TASK GOAL: Copy out the part of the items that opens with the line containing "Document page, 1800x1013 pixels." and closes with the line containing "chart [240, 791, 859, 882]", keeping every character of those lines unchanged.

-- begin GIVEN DATA --

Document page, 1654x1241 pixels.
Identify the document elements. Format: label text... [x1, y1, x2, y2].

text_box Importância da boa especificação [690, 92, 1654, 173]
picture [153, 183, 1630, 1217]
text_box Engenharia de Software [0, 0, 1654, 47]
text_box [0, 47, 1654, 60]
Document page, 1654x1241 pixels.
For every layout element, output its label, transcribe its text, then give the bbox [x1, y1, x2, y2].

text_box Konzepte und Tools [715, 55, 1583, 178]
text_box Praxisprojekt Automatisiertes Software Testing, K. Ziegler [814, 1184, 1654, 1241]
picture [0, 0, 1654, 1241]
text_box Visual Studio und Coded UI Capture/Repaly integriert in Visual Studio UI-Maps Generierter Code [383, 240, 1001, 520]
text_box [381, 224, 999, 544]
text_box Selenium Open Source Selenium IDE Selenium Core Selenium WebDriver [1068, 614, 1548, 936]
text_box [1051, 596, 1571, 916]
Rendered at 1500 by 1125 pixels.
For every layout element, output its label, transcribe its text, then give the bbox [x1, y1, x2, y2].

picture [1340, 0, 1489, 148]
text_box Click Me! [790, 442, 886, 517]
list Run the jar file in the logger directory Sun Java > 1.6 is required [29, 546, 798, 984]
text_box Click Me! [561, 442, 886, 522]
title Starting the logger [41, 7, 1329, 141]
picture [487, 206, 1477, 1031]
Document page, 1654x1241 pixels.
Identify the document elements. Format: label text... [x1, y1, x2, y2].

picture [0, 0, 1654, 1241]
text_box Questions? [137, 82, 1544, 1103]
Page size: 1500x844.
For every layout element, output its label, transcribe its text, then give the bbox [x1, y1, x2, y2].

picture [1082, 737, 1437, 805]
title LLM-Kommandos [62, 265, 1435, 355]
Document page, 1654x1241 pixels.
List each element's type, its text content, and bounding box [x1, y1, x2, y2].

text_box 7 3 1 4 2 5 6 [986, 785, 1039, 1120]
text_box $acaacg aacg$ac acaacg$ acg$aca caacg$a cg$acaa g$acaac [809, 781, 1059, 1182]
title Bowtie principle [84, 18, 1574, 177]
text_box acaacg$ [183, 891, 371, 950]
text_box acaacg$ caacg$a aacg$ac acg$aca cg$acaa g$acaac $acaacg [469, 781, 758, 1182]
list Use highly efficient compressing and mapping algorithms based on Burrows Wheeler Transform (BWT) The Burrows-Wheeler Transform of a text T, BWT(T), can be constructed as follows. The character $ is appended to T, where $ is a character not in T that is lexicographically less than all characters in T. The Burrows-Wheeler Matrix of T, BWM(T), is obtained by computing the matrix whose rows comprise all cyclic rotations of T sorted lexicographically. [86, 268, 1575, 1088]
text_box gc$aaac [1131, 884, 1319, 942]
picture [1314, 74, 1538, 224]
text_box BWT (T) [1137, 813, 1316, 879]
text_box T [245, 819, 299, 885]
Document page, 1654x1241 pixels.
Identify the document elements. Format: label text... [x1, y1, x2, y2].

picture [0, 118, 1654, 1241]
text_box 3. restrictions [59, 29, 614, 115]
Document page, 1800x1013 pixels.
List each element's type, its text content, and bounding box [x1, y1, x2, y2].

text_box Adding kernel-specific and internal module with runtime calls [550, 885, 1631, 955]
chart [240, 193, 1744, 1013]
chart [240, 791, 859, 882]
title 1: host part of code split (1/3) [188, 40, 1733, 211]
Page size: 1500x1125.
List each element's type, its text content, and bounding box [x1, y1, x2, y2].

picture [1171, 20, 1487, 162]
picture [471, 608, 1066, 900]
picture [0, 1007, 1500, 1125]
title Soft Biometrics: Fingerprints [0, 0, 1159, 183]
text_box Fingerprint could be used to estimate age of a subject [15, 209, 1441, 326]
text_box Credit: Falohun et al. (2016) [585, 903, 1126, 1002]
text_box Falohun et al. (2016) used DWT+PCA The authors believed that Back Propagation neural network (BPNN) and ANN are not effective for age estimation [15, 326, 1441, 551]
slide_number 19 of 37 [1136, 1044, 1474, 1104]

-- end GIVEN DATA --

RESULT FOR THIS EXERCISE:
Document page, 1800x1013 pixels.
List each element's type, its text content, and bounding box [x1, y1, x2, y2].

text_box Adding kernel-specific and internal module with runtime calls [550, 885, 1631, 955]
chart [240, 193, 1744, 1013]
chart [240, 791, 859, 882]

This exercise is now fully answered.